The Business Combination Agreement provides that, in connection with the Business Combination, as a general matter, the Linde LTIP and the outstanding Linde Equity Awards that were granted under the Linde LTIP will be terminated. Upon such termination, each outstanding Linde Equity Award for which the applicable waiting period has not yet expired will be partially paid out in cash by Linde AG or the local employer and partially replaced with Linde plc equity awards under a new Long Term Incentive Plan 2018 of Linde plc (the “Linde LTIP 2018”) that are subject to vesting based on continued service until the end of the four-year waiting period applicable to the relevant Linde Equity Award (subject to certain “good leaver” provisions).

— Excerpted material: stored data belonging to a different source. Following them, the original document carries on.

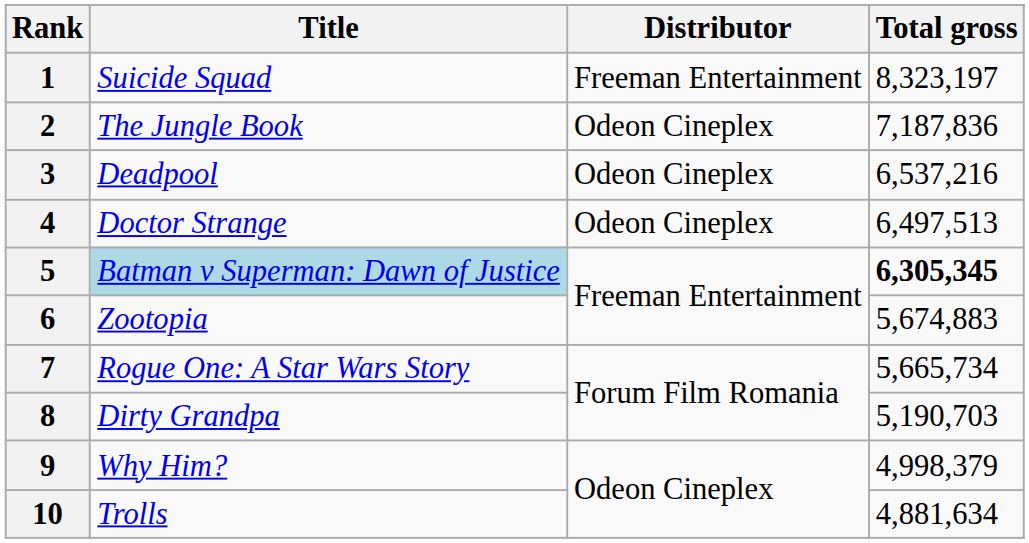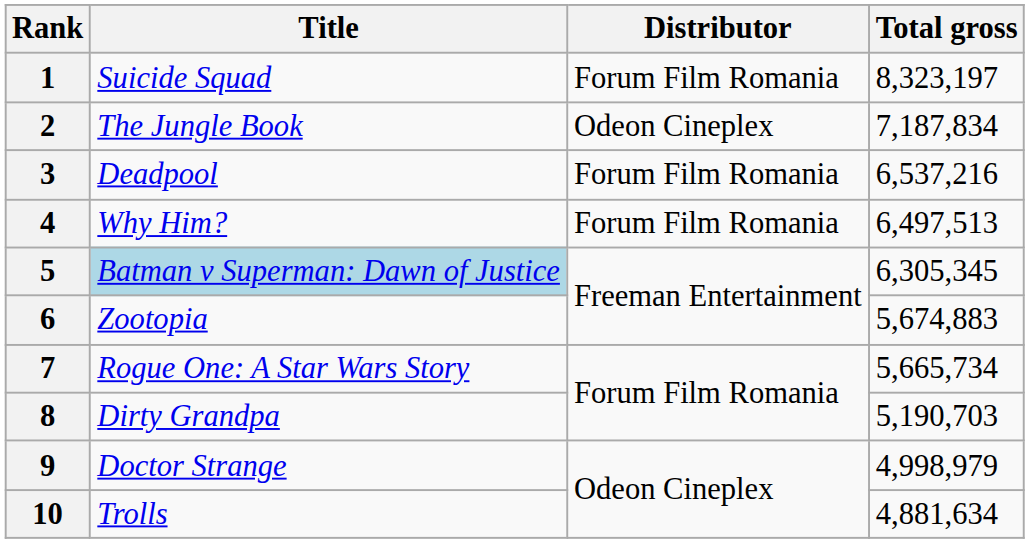1 | Distributor: Freeman Entertainment -> Forum Film Romania
2 | Total gross: 7,187,836 -> 7,187,834
3 | Distributor: Odeon Cineplex -> Forum Film Romania
4 | Title: Doctor Strange -> Why Him?
4 | Distributor: Odeon Cineplex -> Forum Film Romania
5 | Total gross: bold -> normal
9 | Title: Why Him? -> Doctor Strange
9 | Total gross: 4,998,379 -> 4,998,979
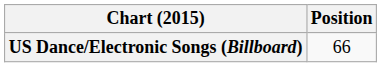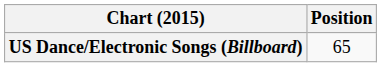US Dance/Electronic Songs (Billboard) | Position: 66 -> 65
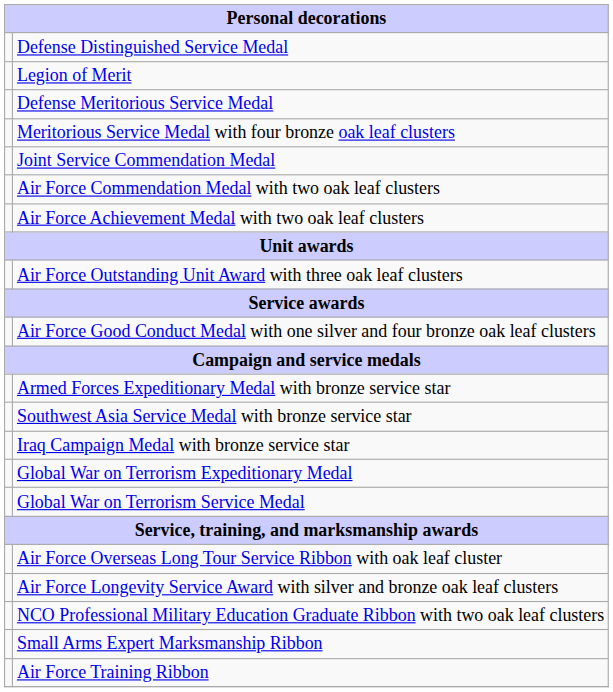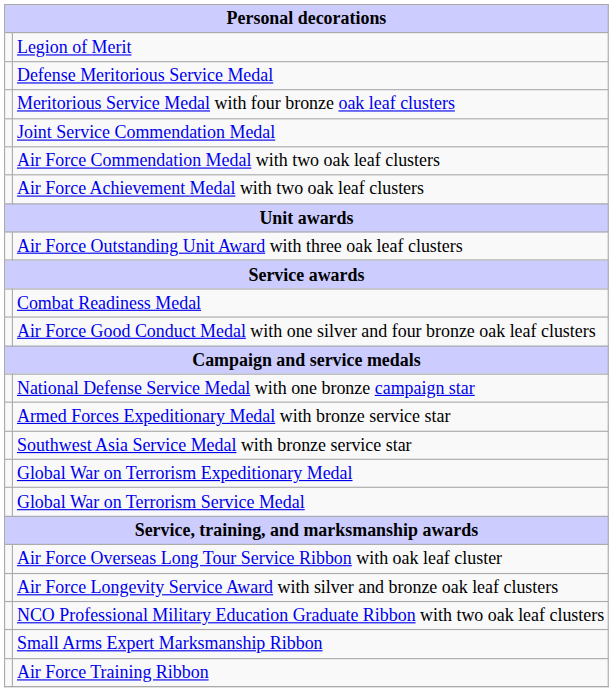- row: Defense Distinguished Service Medal
+ row: Combat Readiness Medal
+ row: National Defense Service Medal with one bronze campaign star
- row: Iraq Campaign Medal with bronze service star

The extent to which each Linde Equity Award will be paid out in cash, as opposed to being replaced with Linde plc equity awards, will be based on the valuation underlying the payout in cash and on the extent to which the award’s waiting period has elapsed as of completion of the Exchange Offer. Linde plc will grant replacement Linde plc stock options in respect of terminated Linde Stock Options to the extent the waiting period applicable to the terminated Linde Stock Options will not have elapsed up to the time of consummation of the Exchange Offer and it will grant Linde plc RSUs in respect of terminated Linde Matching Share Rights to the extent the waiting period applicable to the terminated Linde Matching Share Rights will not have elapsed up to the time of consummation of the Exchange Offer. Exercisable Linde Stock Options granted in 2014, for which the waiting period has lapsed in June 2018 and which have not been exercised prior to termination, will be fully paid out in cash by Linde AG or the local employer.